> TEKS YANG DISEDIAKAN
——

PM Sudan Abdalla Hamdok. (AFP)
PM Sudan Abdalla Hamdok. (AFP)

PM Sudan Menyepakati Perjanjian dengan Militer Demi Mencegah Perang Saudara

Medcom • 24 November 2021 16:37
Khartoum: Abdalla Hamdok telah dibebaskan dari tahanan rumah dan kembali menjadi Perdana Menteri Sudan usai menyepakati sebuah perjanjian dengan pihak militer. Ia mengaku menyetujui hal tersebut demi "menghindari pertumpahan darah" dan "perang saudara."
 
Hamdok dan sejumlah menteri lainnya ditahan dalam kudeta militer Sudan bulan lalu, yang membuat pemerintahan transisi dibubarkan. Kudeta Sudan memicu bentrokan antara petugas keamanan dan pengunjuk rasa, yang telah menewaskan lebih dari 40 orang.
 
Selang beberapa waktu, pemimpin kudeta Sudan, Jenderal Abdel Fattah Al-Burhan, mengembalikan Hamdok ke kursi kekuasaan pada akhi pekan kemarin. Langkah tersebut merupakan bagian dari kesepakatan antara kepemimpinan militer dan sipil di Sudan.

——

> DATA YANG DIBERIKAN
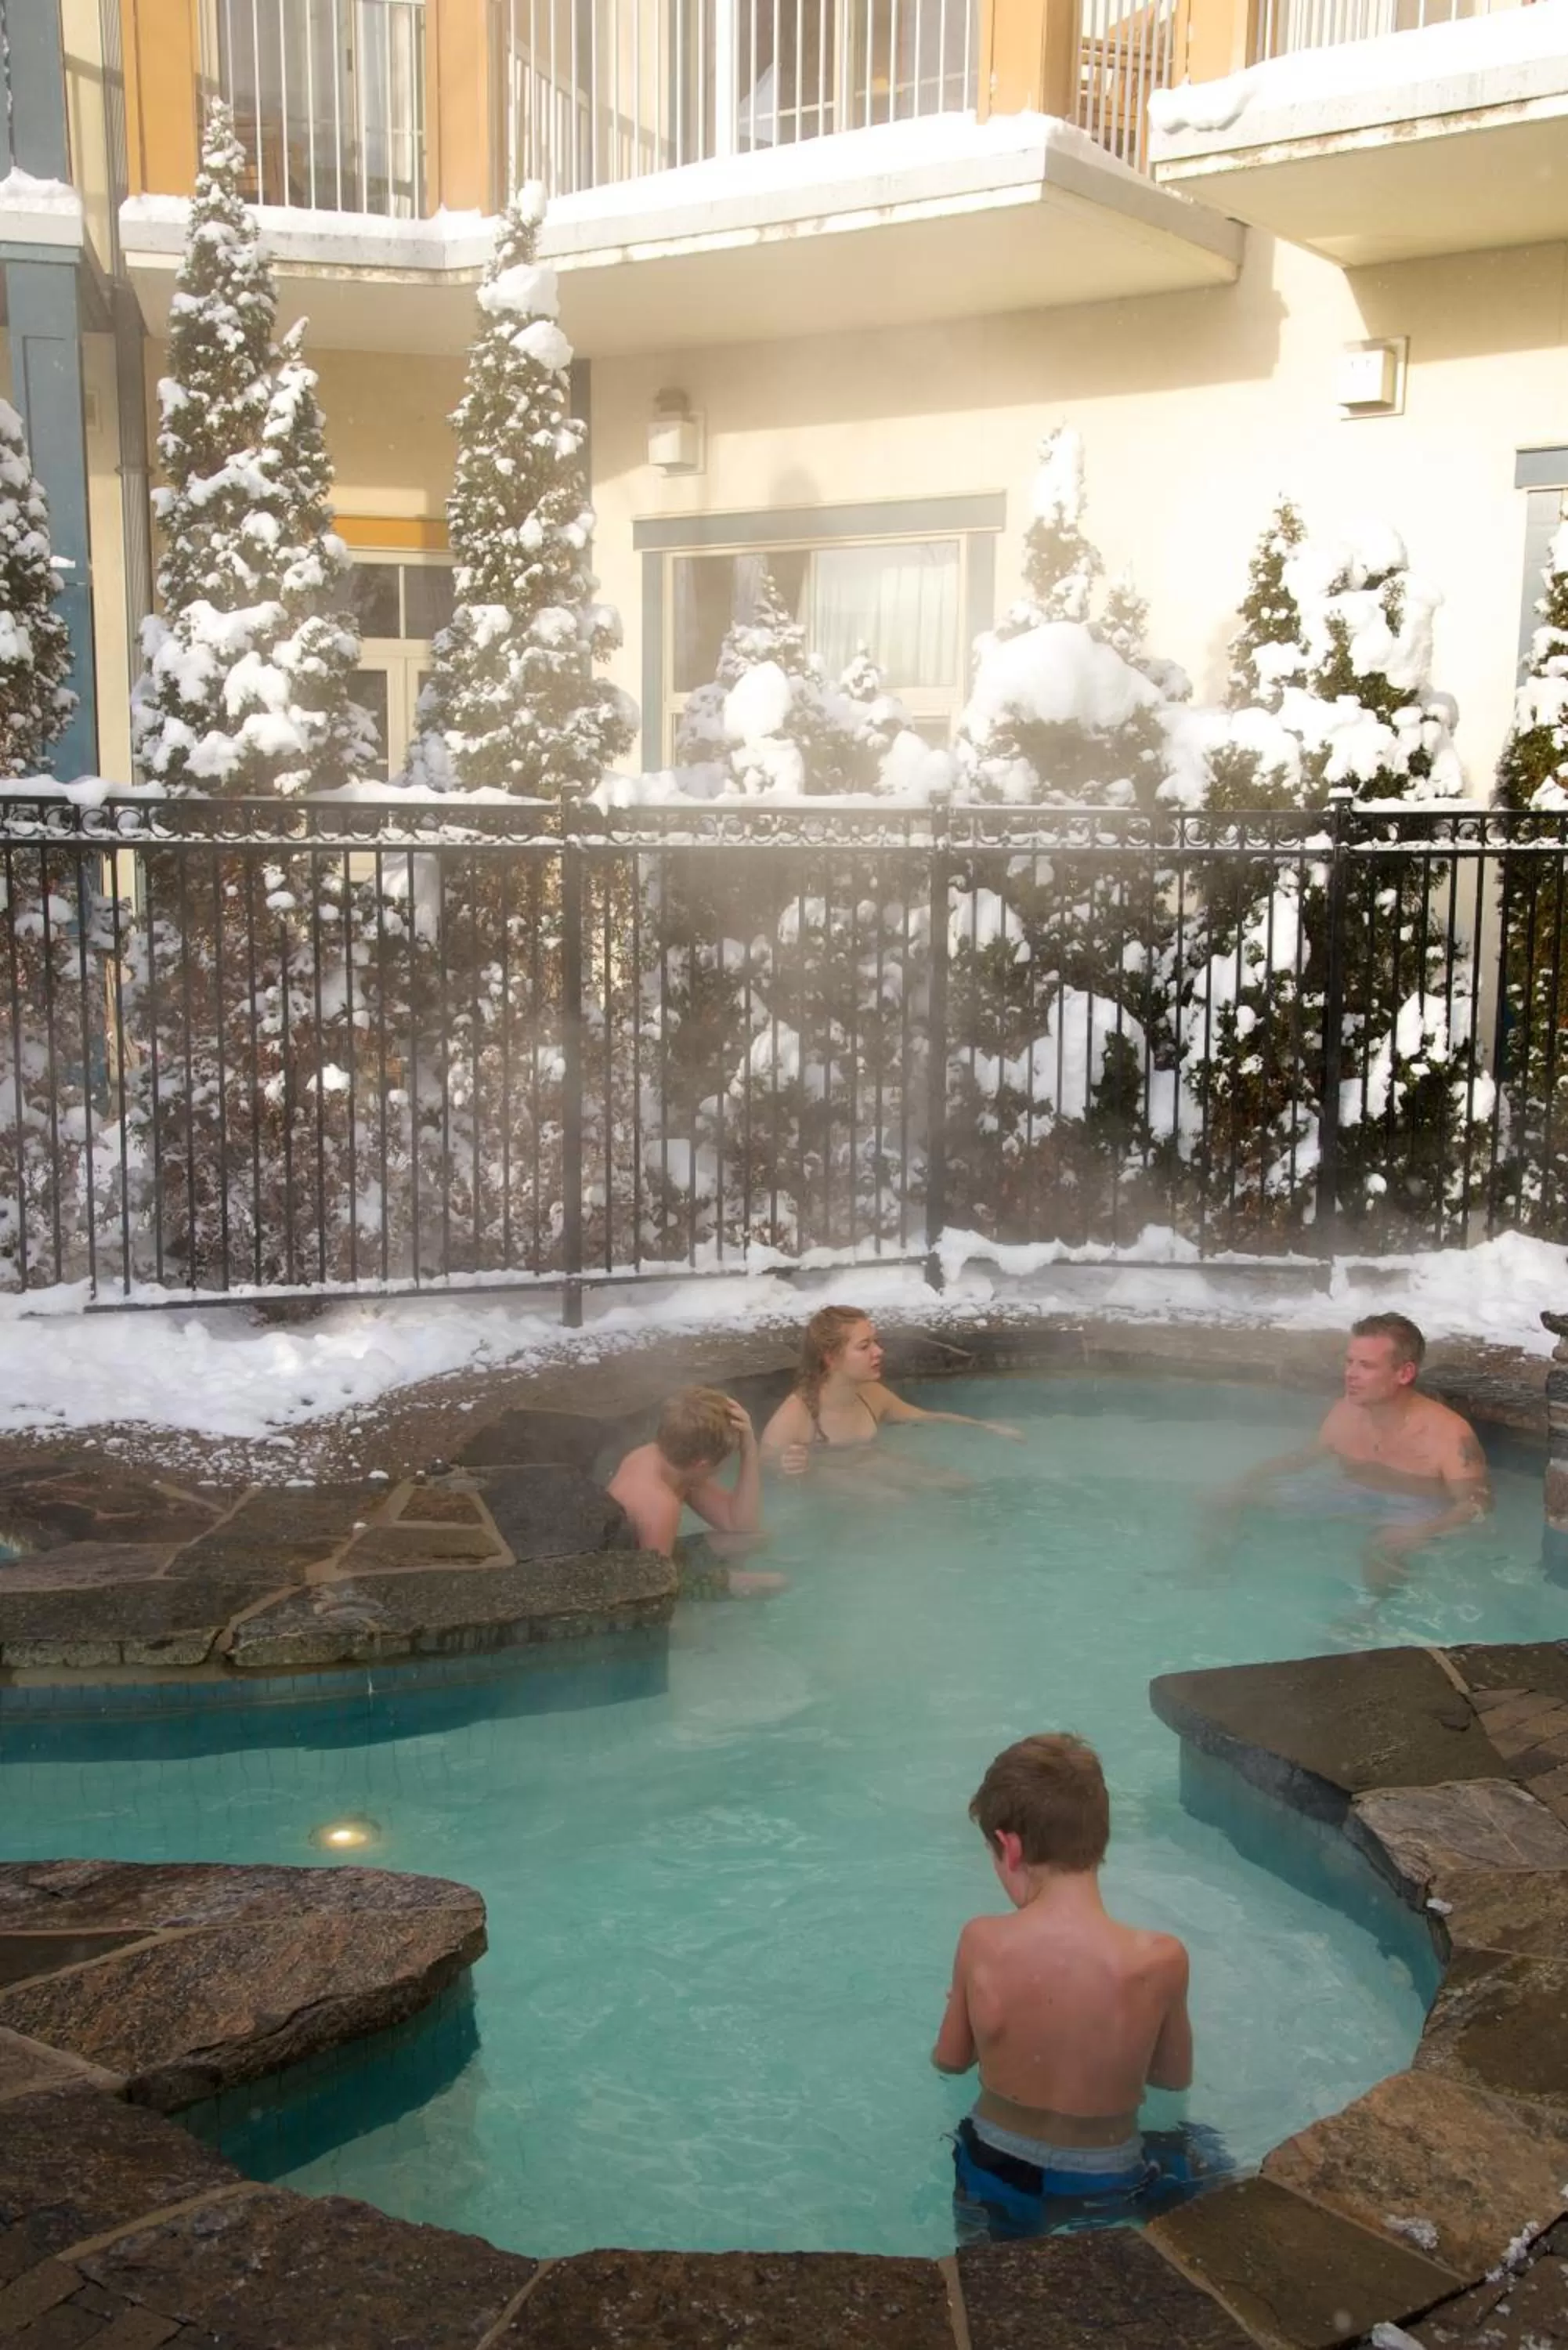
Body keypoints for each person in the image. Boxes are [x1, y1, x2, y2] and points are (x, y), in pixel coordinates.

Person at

——

> PERTANYAAN
**a.** Menurut teks berita tentang Sudan, berapa orang yang tewas dalam bentrokan antara petugas keamanan dan pengunjuk rasa?
**b.** Tuliskan kembali dari teks berita tentang Sudan seluruh bagian mulai dari "Hamdok dan sejumlah" sampai "dari 40 orang.".
**c.** Berdasarkan teks berita tentang Sudan, jelaskan mengapa Abdalla Hamdok menyepakati perjanjian dengan pihak militer.

> JAWABAN TIAP BUTIR
**a.** Lebih dari 40 orang.

**b.**
Hamdok dan sejumlah menteri lainnya ditahan dalam kudeta militer Sudan bulan lalu, yang membuat pemerintahan transisi dibubarkan. Kudeta Sudan memicu bentrokan antara petugas keamanan dan pengunjuk rasa, yang telah menewaskan lebih dari 40 orang.

**c.** Hamdok menyepakati perjanjian tersebut demi menghindari pertumpahan darah dan perang saudara.